• [Task objective]
Only the lines from the one containing "TABLE OF AUTHORITIES ii" through the last line of the data are to be written out, exactly and in full.

——————————

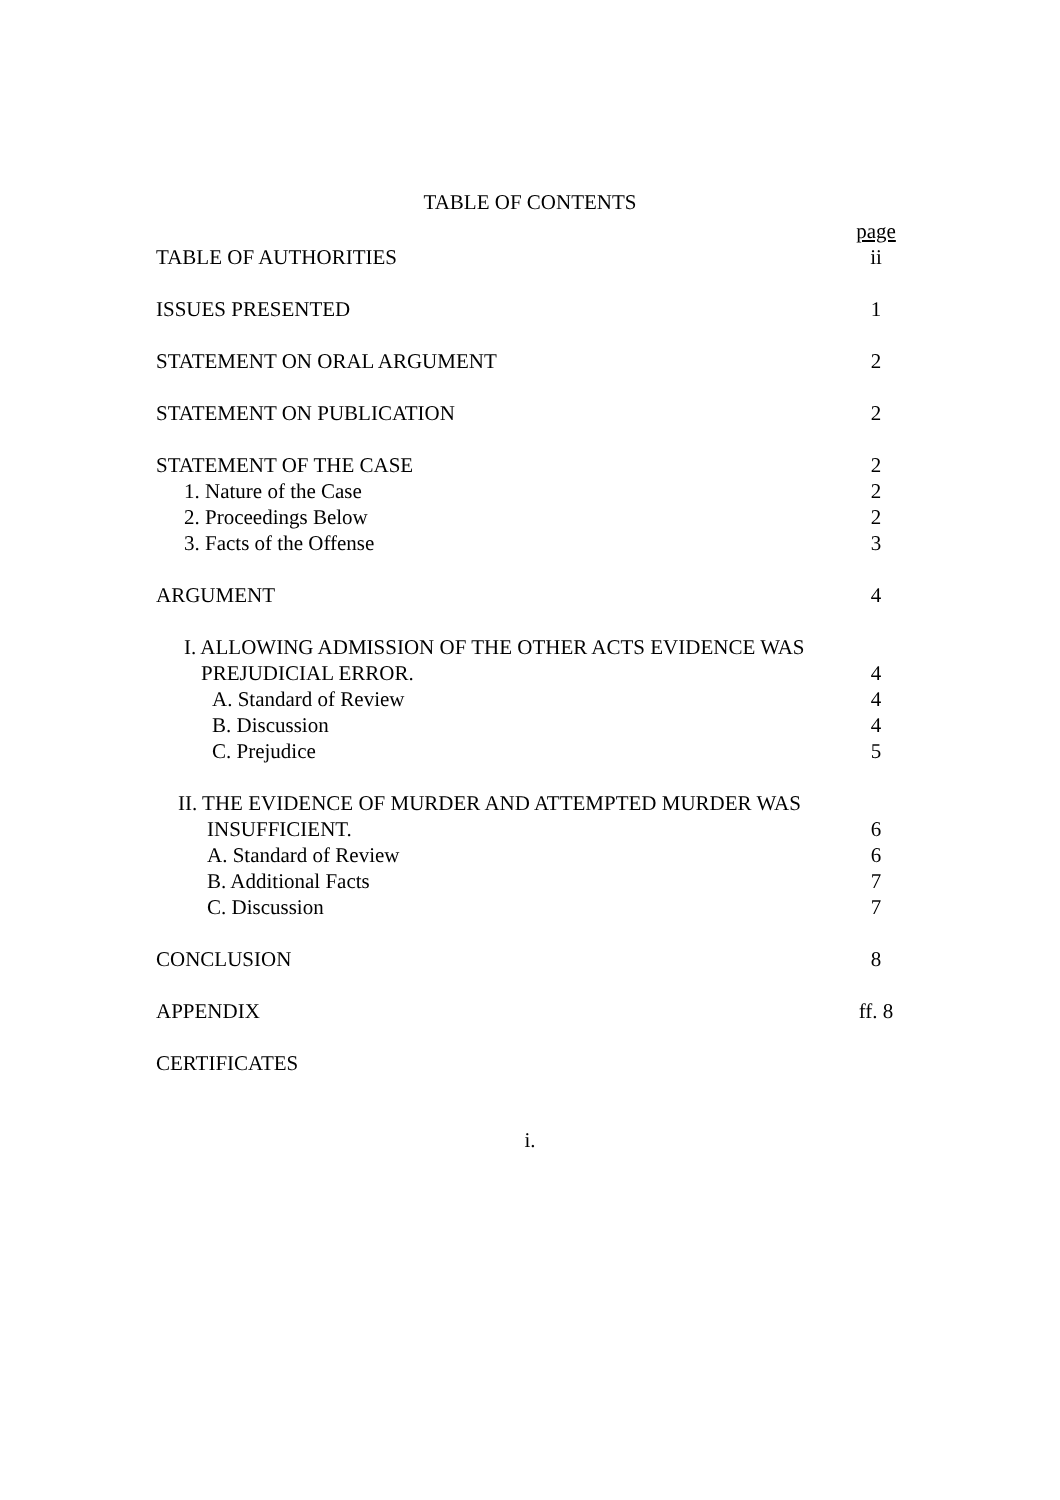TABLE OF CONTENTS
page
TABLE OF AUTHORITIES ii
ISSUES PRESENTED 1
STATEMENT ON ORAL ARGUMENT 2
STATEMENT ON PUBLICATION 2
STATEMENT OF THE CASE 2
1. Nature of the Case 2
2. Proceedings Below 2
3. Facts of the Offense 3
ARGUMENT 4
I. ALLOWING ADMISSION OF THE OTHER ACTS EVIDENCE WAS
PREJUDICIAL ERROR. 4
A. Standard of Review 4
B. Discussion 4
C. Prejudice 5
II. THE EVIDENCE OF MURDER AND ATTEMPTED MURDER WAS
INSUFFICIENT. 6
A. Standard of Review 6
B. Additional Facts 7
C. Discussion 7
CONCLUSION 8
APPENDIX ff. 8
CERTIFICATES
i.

——————————

• [Solution to this exercise]
TABLE OF AUTHORITIES ii
ISSUES PRESENTED 1
STATEMENT ON ORAL ARGUMENT 2
STATEMENT ON PUBLICATION 2
STATEMENT OF THE CASE 2
1. Nature of the Case 2
2. Proceedings Below 2
3. Facts of the Offense 3
ARGUMENT 4
I. ALLOWING ADMISSION OF THE OTHER ACTS EVIDENCE WAS
PREJUDICIAL ERROR. 4
A. Standard of Review 4
B. Discussion 4
C. Prejudice 5
II. THE EVIDENCE OF MURDER AND ATTEMPTED MURDER WAS
INSUFFICIENT. 6
A. Standard of Review 6
B. Additional Facts 7
C. Discussion 7
CONCLUSION 8
APPENDIX ff. 8
CERTIFICATES
i.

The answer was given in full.